ABTW: Are the Type 40 and Type 46 watches the end of the Division Furtive project or just the start?

GM: Just the start! Type 40 and Type 46 are the two first models and I'm looking forward to building a brand that collectors will have in mind for exclusive limited edition timepieces.

ABTW: How many of these watches will you make, how much will they cost, and exactly how do people buy them?

GM: There will be 46 units of Type 46 and 1000 units of Type 40. The price of Type 46 is 3600$ whilst the Type 40 is listed at $250. You can currently pre-order a Type 40 or reserve a Type 46 on the Kickstarter project page ( until December 9th, 2012. For the Kickstarter campaign, the Type 40 is offered at a discounted prices of 205$ for random serial number and 220$ for selected serial number (first-come-first-served basis).

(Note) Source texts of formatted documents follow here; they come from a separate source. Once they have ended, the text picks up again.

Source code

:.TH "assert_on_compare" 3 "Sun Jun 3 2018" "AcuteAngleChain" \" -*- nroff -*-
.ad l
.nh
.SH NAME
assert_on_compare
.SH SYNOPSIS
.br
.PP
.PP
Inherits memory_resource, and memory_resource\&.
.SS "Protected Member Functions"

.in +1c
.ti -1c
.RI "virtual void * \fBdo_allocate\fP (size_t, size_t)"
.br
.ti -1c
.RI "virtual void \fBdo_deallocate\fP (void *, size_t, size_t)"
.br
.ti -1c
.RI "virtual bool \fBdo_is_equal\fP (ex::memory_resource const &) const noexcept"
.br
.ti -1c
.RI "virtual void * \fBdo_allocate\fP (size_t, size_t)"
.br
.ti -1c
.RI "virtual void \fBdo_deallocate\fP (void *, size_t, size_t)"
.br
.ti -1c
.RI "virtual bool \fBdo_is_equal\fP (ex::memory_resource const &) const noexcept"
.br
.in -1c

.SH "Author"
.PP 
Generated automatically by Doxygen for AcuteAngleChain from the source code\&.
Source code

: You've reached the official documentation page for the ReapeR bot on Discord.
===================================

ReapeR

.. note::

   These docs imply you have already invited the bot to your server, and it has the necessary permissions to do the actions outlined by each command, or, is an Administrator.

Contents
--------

@DivisionFurtive we enjoy our controversy


I think the 200 dollar price point is the only way they will sell these. I like the design, but it does remind me of a cheap fashion watch.


These are nice enough and I could spending under $500.  I can't see anyone buying the more expensive one unless it is a HEQ but I am not seeing anything that would indicate this.  The use of mineral glass is pretty sad on a watch costing 3600 even if it is just on the back.  Also the recommended maintenance suggestions are pretty ridiculous considering as I think Grand Seiko's have a 50 year service window on their HEQ's.

These are quartz watches.  There is an actual "electro-mechnical" movement and it is Seiko's Spring Drive.